In 1916, she founded the Anjuman-e-Khawateen-e-Islam (Islamic Women’s Association), which was her other organisational contribution to Bengali Muslim women. Through this organisation she offered financial and educational support to downtrodden Muslim women, over and above raising public opinion regarding the issue of Muslim women’s rights. That Rokeya was way ahead of her times finds semblance in the curricula of the school she established, which included physical and vocational training in an attempt to arm women with financial independence. She coined the term “manoshik dashhotto” or mental slavery, referring to the absence of individuality that pervaded the entire gamut of Muslim women and attributed it as the root cause for their subjugation. This rings true even today.

A century ago, Rokeya approached her adversaries with a wit and logic that is hard to find in today’s generation (which appears to be self-deprecatingly volatile). Insightfully, Rokeya tapped into the quintessential Muslim male ego and inversed it to men’s disadvantage, instead of directly antagonising them with liberal arguments.

She writes, “The Muslim society is paying a greater price for the lack of any system of education for their women. I have been informed by a reliable source that some educated Muslim youths of well-to-do families are setting conditions that if they can’t find educated Muslim women, they will not marry. They even threaten to become Christians and marry someone from that community if they fail to find educated Muslim women.”

Critics might question the ethic behind this approach, but the truth is, even now, “the threat to minority identity” continues to be the most veritable impediment to the realisation of Muslim women’s rights.

Keeping this in mind and the socio-politico environment of that era, perhaps by playing on their fears was not only ingenious but also the only way out.

In 1926, when she was invited to chair the Bengal Women’s Educational Conference, she said, “Although I am grateful to you for the respect that you have expressed towards me by inviting me to preside over the conference, I am forced to say that you have not made the right choice. I have been locked up in the socially oppressive iron casket of ‘porda’ for all my life. I have not been able to mix very well with people – as a matter of fact, I do not even know what is expected of a chairperson. I do not know if one is supposed to laugh, or to cry.”

Having lost her husband early and her two children who died at infancy, Begum Rokeya was not just subjected to scathing criticisms for her views but also faced unforgiving social exclusion.

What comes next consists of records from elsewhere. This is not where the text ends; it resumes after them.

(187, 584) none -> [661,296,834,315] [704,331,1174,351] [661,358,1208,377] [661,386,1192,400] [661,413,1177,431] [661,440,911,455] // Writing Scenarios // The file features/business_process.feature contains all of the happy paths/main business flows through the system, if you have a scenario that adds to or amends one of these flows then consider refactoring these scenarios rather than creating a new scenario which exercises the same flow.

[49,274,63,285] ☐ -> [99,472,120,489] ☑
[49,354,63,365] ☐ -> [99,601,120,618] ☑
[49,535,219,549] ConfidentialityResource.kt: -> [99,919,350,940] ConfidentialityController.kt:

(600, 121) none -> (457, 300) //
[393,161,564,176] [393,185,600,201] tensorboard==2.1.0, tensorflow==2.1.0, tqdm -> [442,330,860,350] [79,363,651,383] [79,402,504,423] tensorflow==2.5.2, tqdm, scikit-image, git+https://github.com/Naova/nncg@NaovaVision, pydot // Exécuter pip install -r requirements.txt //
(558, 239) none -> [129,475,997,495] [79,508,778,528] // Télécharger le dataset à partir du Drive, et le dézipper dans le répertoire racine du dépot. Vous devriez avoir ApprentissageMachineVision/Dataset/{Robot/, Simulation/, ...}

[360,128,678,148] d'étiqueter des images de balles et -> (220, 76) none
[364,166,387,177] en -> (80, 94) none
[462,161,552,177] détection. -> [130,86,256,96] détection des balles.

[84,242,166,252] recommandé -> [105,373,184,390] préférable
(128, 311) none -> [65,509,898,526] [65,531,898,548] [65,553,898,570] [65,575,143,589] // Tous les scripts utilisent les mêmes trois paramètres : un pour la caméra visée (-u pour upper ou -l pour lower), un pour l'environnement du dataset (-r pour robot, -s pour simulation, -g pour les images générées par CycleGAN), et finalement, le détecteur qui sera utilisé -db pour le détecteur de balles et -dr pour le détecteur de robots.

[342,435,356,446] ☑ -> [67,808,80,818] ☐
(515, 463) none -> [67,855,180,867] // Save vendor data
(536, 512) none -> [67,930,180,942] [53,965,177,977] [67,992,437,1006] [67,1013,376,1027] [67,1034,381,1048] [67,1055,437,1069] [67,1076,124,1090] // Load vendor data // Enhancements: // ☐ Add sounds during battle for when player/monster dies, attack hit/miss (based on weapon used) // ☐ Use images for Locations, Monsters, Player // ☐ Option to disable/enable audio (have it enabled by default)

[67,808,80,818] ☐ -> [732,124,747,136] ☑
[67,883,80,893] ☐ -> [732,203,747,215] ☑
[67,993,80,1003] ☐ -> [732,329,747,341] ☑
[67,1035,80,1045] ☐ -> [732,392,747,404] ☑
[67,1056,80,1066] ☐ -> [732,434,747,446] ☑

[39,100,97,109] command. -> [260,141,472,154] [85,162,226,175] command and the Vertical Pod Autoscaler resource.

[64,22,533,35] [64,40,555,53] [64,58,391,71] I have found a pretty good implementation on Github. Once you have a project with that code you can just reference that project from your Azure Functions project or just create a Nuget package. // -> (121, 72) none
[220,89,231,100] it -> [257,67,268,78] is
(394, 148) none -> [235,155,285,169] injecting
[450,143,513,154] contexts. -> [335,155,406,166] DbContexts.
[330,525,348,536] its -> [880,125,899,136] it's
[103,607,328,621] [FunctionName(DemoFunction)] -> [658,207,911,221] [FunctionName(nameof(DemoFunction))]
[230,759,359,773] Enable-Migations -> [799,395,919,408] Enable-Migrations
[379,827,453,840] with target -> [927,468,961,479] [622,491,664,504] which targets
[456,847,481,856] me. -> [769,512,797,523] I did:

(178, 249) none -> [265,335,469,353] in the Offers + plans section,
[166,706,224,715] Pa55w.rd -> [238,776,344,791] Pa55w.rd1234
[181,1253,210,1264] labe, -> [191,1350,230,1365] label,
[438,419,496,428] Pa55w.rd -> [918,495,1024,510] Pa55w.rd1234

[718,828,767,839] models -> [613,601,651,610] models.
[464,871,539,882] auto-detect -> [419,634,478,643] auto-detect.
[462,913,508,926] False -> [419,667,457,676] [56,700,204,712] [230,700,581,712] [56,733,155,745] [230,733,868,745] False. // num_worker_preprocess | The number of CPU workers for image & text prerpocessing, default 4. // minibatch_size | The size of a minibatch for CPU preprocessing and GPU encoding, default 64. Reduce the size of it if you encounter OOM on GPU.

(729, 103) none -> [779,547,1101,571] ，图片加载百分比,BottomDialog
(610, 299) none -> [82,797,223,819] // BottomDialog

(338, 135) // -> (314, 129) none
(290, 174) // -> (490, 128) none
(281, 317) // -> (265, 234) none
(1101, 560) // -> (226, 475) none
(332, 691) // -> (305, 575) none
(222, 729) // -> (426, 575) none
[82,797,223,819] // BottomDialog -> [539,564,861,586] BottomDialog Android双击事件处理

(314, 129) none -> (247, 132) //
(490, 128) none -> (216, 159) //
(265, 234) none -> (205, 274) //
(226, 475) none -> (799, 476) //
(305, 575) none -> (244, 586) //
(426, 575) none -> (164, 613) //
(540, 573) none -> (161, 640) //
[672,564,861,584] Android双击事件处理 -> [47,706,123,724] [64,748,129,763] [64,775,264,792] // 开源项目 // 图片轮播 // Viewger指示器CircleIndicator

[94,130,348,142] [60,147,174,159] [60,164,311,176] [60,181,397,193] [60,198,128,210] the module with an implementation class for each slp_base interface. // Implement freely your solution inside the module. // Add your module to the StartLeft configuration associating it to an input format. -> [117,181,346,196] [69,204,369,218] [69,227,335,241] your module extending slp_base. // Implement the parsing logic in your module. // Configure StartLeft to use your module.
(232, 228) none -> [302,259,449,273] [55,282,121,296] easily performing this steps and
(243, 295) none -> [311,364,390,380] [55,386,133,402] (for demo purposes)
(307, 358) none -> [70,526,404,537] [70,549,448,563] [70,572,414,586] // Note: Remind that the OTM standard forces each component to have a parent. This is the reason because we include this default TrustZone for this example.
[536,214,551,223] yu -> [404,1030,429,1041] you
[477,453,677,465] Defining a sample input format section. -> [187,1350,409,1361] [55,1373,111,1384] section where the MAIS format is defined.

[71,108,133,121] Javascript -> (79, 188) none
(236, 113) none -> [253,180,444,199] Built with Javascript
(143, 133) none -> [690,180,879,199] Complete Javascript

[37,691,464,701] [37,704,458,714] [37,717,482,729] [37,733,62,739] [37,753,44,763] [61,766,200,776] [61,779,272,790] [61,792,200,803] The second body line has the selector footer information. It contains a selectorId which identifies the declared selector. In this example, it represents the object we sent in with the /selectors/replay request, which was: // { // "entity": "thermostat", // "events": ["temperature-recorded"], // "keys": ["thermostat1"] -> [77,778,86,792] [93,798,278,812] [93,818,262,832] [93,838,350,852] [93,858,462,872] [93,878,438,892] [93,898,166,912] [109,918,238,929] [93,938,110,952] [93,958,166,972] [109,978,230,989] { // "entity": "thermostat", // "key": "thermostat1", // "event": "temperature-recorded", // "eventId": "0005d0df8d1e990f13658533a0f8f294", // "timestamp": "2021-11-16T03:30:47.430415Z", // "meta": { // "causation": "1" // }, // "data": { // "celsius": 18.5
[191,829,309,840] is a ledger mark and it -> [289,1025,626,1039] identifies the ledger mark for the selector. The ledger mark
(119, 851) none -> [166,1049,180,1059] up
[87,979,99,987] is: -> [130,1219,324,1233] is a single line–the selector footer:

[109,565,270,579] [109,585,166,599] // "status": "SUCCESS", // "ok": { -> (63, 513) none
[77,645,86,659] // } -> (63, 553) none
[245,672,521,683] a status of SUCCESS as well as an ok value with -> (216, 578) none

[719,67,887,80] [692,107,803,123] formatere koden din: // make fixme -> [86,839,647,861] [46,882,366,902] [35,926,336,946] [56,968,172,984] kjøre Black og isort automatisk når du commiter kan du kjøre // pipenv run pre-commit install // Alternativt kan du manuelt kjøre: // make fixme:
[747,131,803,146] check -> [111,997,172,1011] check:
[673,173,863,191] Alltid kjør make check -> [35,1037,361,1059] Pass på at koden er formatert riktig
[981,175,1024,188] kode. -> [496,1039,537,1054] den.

Despite the variegated hindrances she faced, in lieu of her gender, her community and the very fabric of the milieu that she had set out to change, she worked tirelessly and fearlessly to carve a way out for many Bengali Muslim women like myself.

Begum Rokeya died on December 9, 1932, and up until 11pm on December 8, 1932, she was working on an unfinished article titled, “Narir Odhikar“, which translates to women’s rights. The over-arching principle that governed her literary and social work was feminism and through it she heralded the discourse into Bengal. As a Muslim reformist from that era, Rokeya’s activism was neither half-baked nor exclusionist as the classist and sexist Aligarh movement led by Syed Ahmed Khan, yet little is known of her meaningful contributions to society. Today, Rokeya’s memory is as fleeting — even for her benefactors — as Sultana’s dream.